Giant covalent structures and fullerenes
Cards (9)
- Giant covalent structures consist of lots of atoms held together by covalent bonds.
- They are arranged into giant lattices, which are extremely strong because of the large number of bonds in the structure
- They have very high melting and boiling points as lots of energy is needed to break the covalent bonds.
- They generally don't contain charged particles, so they don't conduct electricity (apart from graphene and graphite)
- Diamond- made of a network of carbon atoms held together by four strong covalent bonds. These bonds take lots of energy to break so has a high melting point. Held in a rigid lattice structure, diamond is very hard (used to strengthen cutting tools). It doesn't conduct electricity because it has no free electrons or ions.
- Graphite- three covalent bonds between each carbon atom, so it is held together by weak forces, creating sheets of carbo atoms aranged in hexagons. There aren't any covalent bonds between the layers- they are only held together weakly, so they're free to move over each other, this makes graphite soft so its ideal as a lubrication metal. High melting point- covalent bonds in the layers need loads of energy to break. Graphite has one free electron so it can conduct electricity.
- Graphene: a form of carbon consisting of planar sheets which are one atom thick (making it 2D), with the atoms arranged in a hexagon-shaped lattice. It has delocalised electrons which make it an excellent electrical conductor.

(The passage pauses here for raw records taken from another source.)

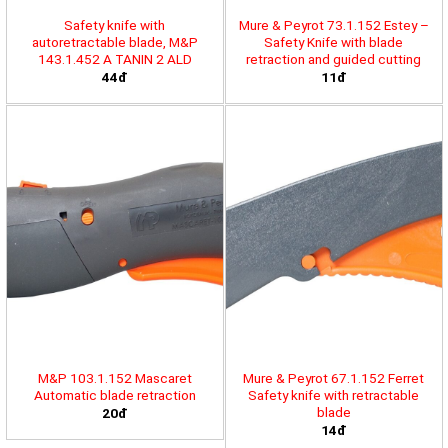
Safety knife with
Mure & Peyrot 73.1.152 Estey –
autoretractable blade, M&P
Safety Knife with blade
143.1.452 A TANIN 2 ALD
retraction and guided cutting
44đ
11đ
M&P 103.1.152 Mascaret
Mure & Peyrot 67.1.152 Ferret
Automatic blade retraction
Safety knife with retractable
blade
20đ
14đ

- Fullerenes: Molecules made of carbon atoms arranged in hollow tubes. They can be used to 'cage' other molecules, can be used to deliver a drug inside the body. They have a huge surface area, so they can make great industrial catalysts.
- Nanotubes: Strong (high tensile strength), flexible, conduct electricity, lightweight (can be used to strengthen materials without adding much weight), and a good thermal conductor.